Whiting Chairman, President and CEO James Volker commented on this quarter’s results, saying, “One of our priorities is to maintain a strong balance sheet while delivering high returns and sustainable growth to investors.

“We plan to reduce capital spending to $950 million while achieving 14% production growth from first quarter to fourth quarter 2017. This is a testament to the high quality of our asset base, which is also evident in the strong 23% growth in proved reserves from year-end 2016 levels.

“A large component of this growth was driven by the effect of enhanced completions in the Williston Basin. We continue to bring on enhanced completion wells in the Williston Basin with production profiles in the 1-1.5 MMBOE type curve range. These wells deliver strong rates of return, even at a $40 NYMEX oil price. In summary, the steps we took to strengthen our balance sheet and improve well productivity through enhanced completions empowers us to deliver strong growth at current commodity prices.”

Q&A from WLL Q2 conference call

There will be more A than M, thanks to availability of pools of new capital: Volker

Q: You had some nice reserve growth. Can you say what kind of EURs your reserve auditor has given you for the 2017 Bakken wells?

James J. Volker: Yeah. They’re the same 1 million to 1.5 million BOEs per well. And really, they were largely responsible for that 60-million barrel increase.

Q: I know you’ve mentioned that it was too early to talk production numbers on the new pads on the Niobrara wells. I guess we’ve seen some of your competitors do some larger fracs there and with mid and long laterals in the DJ, it looks like their wells are taking a long time to reach production or peak production.
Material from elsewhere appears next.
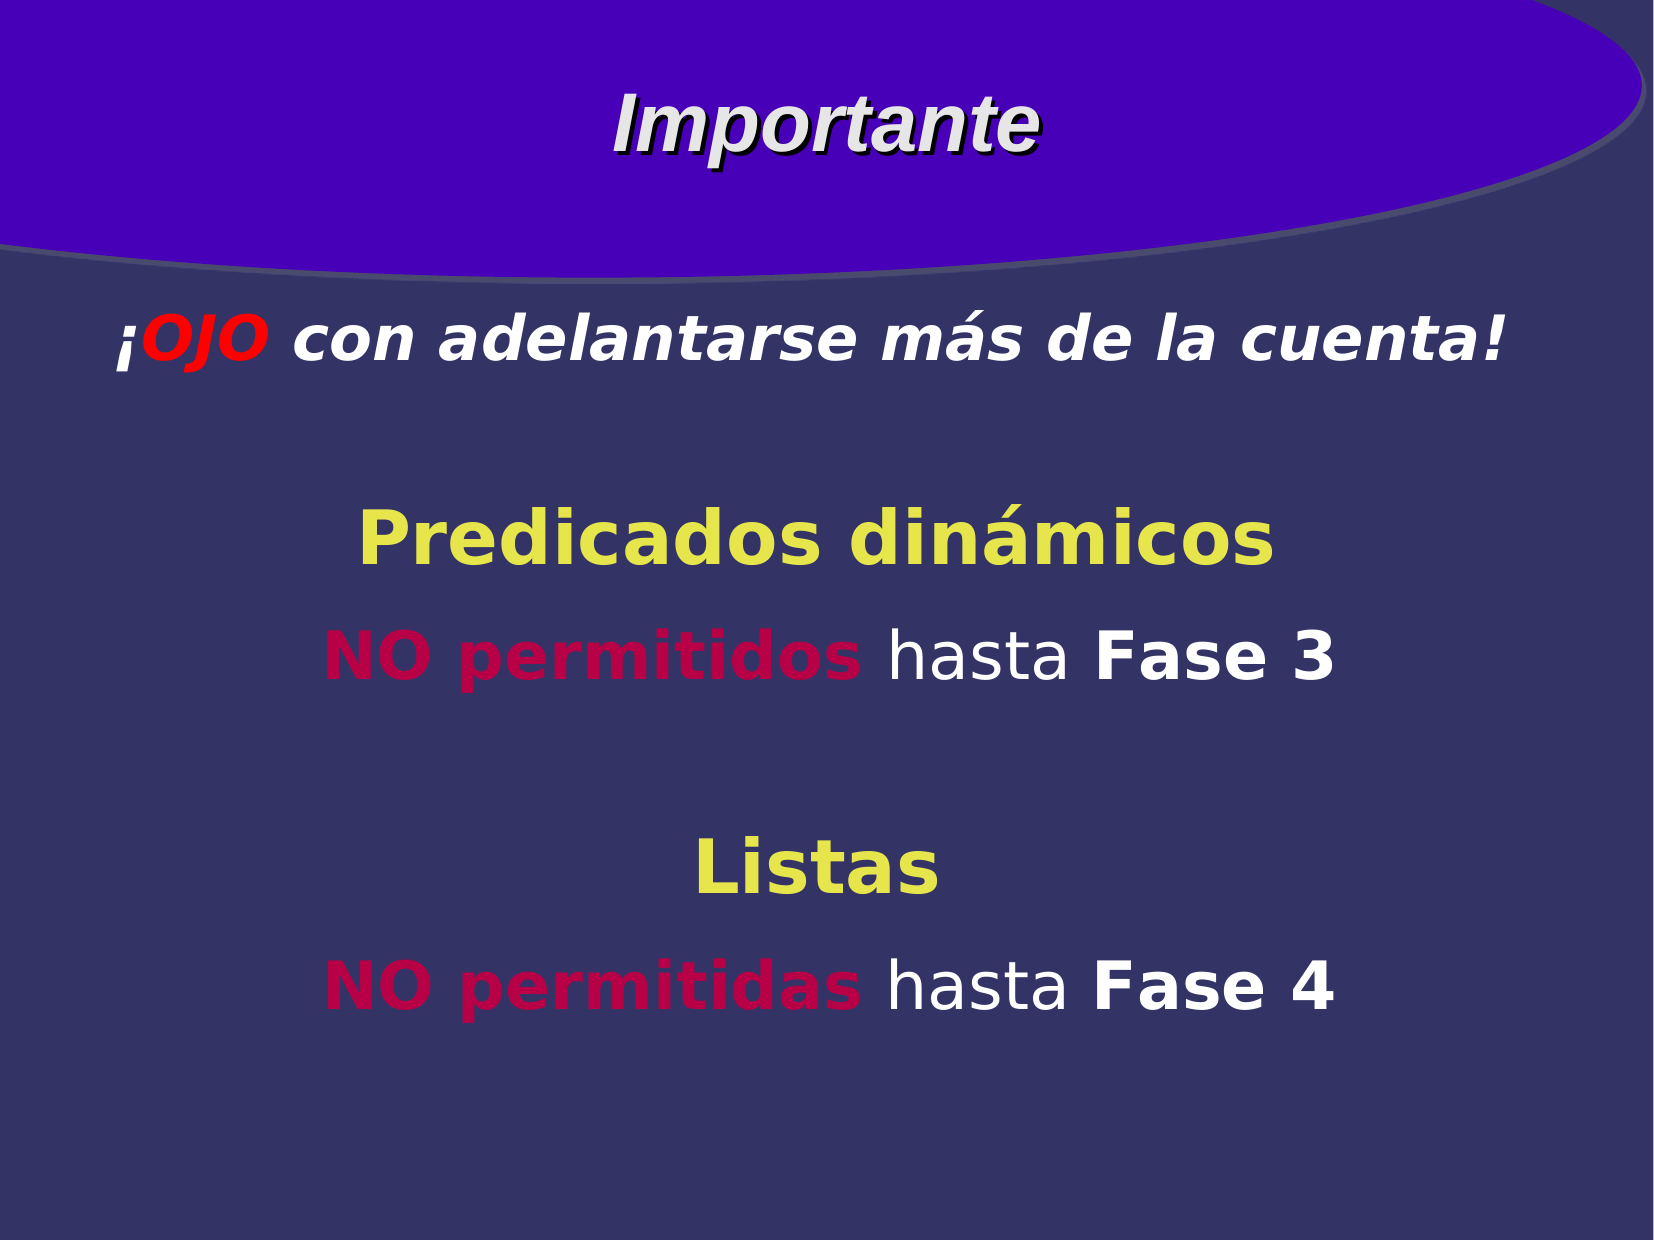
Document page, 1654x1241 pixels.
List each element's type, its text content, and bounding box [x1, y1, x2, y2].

title Importante [121, 19, 1534, 227]
text_box ¡OJO con adelantarse más de la cuenta! Predicados dinámicos NO permitidos hasta Fase 3 Listas NO permitidas hasta Fase 4 [59, 295, 1565, 1182]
Can you say what kind of timeframe you’re expecting to see peak production of those wells?

Rick A. Ross: I think we would be similar in Redtail. Generally, it’s 60 to 90 days to reach peak production. But again, I think as we watch performance, we may be able to make a call earlier than that if performance holds up.

Q: Jim, you’ve been in this business kind of a long time, can you maybe take step back and speak for the broader industry, do you see the potential from any greater consolidation over the next 12 to 18 months. Kind of leave it open ended that like that.

James J. Volker: Well, I certainly can’t speak for anybody else. I don’t know their plans and all I can say is that, there has been a positive influence out there, and it’s been the arrival of capital from the nontraditional sources. I’m talking about people who essentially put together large pools of capital to buy operated and non-operated properties and spawn new companies.

I think that is essentially filling in for some of the M&A activity – the traditional M&A activity that we’ve seen in the past in that companies – operators do have the ability to sell assets or – rather than being acquired, I guess, in whole.

So I look at it as a very healthy situation right now in that there’s all sorts of solutions to the questions that you are poking at there which is how to maintain a good strong balance sheet and how to have good growth and does that mean that there’s going to be, by necessity, some M&A activity? I’m going to say ‘yes’. There’s going to be some more M&A activity, but I think a part of it will be more A than M because of this availability in new capital. I hope that’s clear.